Também ajuda que o ritmo geral seja arejado. Com cerca de uma hora, o filme alterna blocos de gag e respiros de situação, usa cartões-título econômicos e aposta tudo na legibilidade do gesto. Quando Keaton “erra” — por exemplo, alongando um beat além do necessário —, a própria materialidade do navio sustenta o interesse: há sempre um canto novo a explorar, um mecanismo a acionar, uma peça móvel que, como um instrumento musical, pede um toque diferente. Não é a comédia mais densa do diretor, mas é uma das mais “tocáveis”, no sentido quase tátil do termo.
O contexto de bastidores adiciona camadas ao mito. A compra/locação do Buford, a presença de um capitão veterano supervisionando operações durante a filmagem, a convivência da equipe no casco metálico por semanas — tudo isso reforça a imagem de Keaton como artesão obcecado por verossimilhança mecânica. Nada é substituído por pintura de estúdio quando o real pode ser domado; e quando o real resiste — como na água gelada do Tahoe —, o filme incorpora essa resistência como parte do humor. É a filosofia keatoniana em estado puro: a realidade é um sistema a ser compreendido e “hackeado”, mesmo que o hack termine, invariavelmente, em desastre (engraçadíssimo).

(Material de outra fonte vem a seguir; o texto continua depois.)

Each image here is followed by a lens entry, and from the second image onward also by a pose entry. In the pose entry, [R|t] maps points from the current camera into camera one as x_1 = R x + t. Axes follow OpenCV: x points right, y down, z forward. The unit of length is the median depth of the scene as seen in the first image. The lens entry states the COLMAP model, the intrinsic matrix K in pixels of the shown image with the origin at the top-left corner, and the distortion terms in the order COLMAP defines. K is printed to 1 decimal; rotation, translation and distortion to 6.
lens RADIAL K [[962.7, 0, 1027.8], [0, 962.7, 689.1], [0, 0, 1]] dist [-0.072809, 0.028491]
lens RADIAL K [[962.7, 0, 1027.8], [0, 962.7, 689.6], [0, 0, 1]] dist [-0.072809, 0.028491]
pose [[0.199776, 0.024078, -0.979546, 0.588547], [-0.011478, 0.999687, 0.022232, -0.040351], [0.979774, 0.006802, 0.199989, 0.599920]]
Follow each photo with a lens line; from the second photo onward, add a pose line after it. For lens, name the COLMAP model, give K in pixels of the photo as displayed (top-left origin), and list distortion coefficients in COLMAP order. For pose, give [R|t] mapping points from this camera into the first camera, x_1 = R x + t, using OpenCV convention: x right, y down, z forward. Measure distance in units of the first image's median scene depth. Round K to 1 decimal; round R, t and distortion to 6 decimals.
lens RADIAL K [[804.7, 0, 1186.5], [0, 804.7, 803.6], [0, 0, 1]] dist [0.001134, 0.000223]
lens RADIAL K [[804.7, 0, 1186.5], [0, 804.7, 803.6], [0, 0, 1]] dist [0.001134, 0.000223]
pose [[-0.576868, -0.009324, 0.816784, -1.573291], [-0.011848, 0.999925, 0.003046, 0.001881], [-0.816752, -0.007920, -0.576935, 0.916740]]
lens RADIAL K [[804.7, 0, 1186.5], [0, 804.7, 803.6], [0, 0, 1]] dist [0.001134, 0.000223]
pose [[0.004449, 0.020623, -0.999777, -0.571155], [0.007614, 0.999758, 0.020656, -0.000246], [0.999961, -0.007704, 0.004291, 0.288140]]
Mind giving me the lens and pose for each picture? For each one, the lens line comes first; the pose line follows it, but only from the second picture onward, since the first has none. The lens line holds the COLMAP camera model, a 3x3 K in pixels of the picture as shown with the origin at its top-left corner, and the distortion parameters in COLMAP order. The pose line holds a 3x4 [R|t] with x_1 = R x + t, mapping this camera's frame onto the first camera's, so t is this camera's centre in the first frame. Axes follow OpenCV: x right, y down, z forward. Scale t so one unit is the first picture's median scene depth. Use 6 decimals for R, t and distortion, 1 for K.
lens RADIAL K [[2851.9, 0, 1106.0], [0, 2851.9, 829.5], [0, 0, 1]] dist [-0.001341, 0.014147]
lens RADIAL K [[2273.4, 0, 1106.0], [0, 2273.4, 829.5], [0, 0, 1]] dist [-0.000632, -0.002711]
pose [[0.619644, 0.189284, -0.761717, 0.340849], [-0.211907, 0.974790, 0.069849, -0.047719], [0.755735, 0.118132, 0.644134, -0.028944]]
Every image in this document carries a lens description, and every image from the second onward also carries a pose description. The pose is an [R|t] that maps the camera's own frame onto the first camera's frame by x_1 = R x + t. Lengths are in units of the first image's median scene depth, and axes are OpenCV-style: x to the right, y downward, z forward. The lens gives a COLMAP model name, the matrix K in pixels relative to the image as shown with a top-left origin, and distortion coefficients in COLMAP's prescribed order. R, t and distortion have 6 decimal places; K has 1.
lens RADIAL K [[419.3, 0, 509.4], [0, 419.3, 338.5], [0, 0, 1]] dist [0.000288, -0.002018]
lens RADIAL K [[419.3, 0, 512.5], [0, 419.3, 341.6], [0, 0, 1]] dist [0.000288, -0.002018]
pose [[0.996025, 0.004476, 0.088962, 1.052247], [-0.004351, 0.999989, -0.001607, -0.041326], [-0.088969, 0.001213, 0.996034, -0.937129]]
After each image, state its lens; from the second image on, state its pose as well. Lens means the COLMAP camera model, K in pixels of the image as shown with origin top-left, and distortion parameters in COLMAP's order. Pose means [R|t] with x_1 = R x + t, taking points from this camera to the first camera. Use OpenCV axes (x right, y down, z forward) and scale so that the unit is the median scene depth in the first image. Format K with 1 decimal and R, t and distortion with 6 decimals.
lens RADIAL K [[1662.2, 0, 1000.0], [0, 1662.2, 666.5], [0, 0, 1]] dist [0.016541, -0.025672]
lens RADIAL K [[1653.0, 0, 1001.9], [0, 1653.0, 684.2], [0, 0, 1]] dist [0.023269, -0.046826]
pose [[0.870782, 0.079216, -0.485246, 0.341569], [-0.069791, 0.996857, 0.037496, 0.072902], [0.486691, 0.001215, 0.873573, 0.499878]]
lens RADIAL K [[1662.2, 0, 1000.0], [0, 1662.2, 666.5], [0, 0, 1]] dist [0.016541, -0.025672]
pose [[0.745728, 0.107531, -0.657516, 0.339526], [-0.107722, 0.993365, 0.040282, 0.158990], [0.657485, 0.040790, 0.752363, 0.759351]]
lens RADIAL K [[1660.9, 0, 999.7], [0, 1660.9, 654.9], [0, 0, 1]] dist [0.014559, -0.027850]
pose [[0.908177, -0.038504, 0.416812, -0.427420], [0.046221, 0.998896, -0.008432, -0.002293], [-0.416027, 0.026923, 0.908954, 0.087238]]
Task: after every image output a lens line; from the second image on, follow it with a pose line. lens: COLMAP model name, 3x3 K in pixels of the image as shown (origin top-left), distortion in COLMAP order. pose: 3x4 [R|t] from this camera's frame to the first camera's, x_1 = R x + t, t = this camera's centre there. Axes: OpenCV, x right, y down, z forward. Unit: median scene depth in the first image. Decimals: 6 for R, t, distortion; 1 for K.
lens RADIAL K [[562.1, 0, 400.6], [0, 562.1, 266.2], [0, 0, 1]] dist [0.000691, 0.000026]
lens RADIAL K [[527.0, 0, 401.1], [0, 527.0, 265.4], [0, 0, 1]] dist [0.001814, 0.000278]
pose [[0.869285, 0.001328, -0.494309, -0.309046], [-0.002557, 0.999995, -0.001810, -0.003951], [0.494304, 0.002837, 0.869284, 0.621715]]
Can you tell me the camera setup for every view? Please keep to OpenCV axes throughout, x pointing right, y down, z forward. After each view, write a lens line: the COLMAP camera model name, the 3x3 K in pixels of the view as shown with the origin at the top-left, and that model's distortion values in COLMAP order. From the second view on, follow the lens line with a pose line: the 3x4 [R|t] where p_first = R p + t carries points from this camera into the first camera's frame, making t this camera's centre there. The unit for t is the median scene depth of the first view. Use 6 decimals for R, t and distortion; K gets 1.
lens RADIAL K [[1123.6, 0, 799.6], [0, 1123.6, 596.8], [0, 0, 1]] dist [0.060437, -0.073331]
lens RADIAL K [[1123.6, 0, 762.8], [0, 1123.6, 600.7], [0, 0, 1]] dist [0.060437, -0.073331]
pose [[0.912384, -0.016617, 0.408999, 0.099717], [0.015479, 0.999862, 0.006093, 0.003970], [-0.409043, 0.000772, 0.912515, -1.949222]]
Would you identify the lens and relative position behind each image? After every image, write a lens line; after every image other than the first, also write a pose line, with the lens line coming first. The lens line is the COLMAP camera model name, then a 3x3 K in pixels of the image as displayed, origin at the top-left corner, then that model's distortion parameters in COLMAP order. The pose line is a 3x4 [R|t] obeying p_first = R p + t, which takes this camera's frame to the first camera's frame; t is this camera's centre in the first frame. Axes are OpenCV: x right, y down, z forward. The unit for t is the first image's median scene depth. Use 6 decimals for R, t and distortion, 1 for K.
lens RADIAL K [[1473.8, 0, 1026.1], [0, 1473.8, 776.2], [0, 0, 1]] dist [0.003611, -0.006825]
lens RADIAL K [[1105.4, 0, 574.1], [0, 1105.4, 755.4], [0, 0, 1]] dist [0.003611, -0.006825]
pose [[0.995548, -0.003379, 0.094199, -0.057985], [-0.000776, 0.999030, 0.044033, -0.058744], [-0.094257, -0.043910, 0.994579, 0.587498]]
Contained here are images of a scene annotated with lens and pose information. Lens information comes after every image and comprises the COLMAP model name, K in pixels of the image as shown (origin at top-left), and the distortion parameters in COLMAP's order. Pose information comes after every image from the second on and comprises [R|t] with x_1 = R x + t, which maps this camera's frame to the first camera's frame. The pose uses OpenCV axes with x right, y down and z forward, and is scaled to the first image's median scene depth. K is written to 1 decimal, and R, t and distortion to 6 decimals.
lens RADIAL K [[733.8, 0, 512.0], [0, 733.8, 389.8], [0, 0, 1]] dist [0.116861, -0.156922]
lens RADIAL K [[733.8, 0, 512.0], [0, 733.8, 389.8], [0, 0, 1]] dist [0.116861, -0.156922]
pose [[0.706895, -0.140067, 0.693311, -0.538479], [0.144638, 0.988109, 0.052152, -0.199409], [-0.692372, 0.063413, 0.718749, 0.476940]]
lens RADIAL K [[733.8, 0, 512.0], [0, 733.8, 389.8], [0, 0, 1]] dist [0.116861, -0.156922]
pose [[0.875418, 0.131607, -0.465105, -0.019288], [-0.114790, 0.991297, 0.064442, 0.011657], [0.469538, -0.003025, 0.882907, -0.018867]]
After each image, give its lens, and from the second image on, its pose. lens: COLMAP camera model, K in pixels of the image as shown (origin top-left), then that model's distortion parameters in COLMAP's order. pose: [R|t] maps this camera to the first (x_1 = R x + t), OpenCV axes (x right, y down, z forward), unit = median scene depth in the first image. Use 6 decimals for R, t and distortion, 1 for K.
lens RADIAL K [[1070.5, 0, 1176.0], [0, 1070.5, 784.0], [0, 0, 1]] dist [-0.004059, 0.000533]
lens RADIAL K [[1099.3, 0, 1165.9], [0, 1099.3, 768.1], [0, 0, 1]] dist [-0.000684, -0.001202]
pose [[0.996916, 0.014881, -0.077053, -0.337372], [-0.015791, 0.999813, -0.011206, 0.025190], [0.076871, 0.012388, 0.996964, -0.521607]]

Recepção crítica da época, como a de Variety, já apontava essa combinação curiosa de “comum e novo”: há números de rotina, mas também invenções de fôlego, especialmente debaixo d’água. O tempo cuidou de revalorizar a obra, que muitos veem como ápice comercial do período de longas de Keaton — ele mesmo teria declarado, em algum momento, que era seu preferido. A consagração institucional posterior (AFI, National Film Registry) só consolida o que o corpo sabe desde 1924: rir aqui é efeito de arquitetura e de risco calculado.
E por que, afinal, ainda funciona tão bem? Porque Keaton não pede cumplicidade; ele oferece demonstrações. Não há excesso de explicação, nem sublinhado sentimental. O riso nasce da descoberta compartilhada: quando Rollo e Betsy inventam uma solução, nós descobrimos com eles; quando a solução colapsa, a câmera, imóvel, nos deixa observar o colapso inteiro. Um século depois, essa ética da clareza — que trata o espectador como parceiro inteligente, e não como plateia à espera de “graça” — continua fresca. Marinheiro Por Descuido pode não ter a majestade absoluta dos picos da filmografia, mas é um oceano de ideias em mar calmo, navegável do primeiro ao último rolo. E, em cada ondinha, há um susto feliz à espreita — a prova de que a comédia, quando construída com madeira boa e parafusos justos, permanece à tona por 100 anos e segue surpreendendo como se fosse, gloriosamente, a primeira vez.